> _Stated problem_: Pull out each line of the material below that contains the word "bottles", and copy those lines.

> _Input for this task_:
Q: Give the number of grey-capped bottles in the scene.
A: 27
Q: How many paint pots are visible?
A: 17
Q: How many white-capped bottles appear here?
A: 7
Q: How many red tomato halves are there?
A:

--

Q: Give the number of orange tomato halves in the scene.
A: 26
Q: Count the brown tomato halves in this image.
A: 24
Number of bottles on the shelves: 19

--

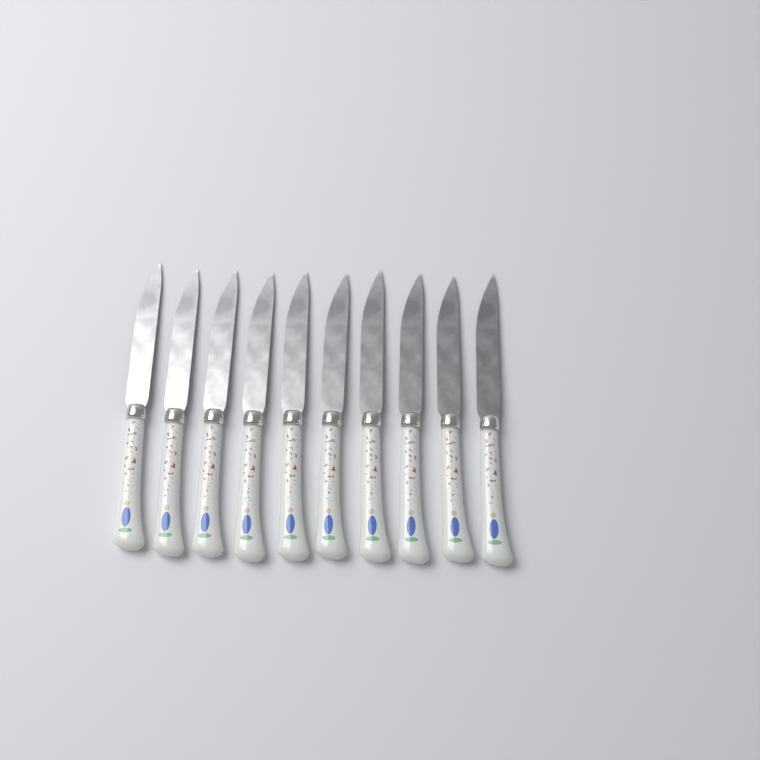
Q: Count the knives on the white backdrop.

> _Task output_:
Q: Give the number of grey-capped bottles in the scene.
Q: How many white-capped bottles appear here?
Number of bottles on the shelves: 19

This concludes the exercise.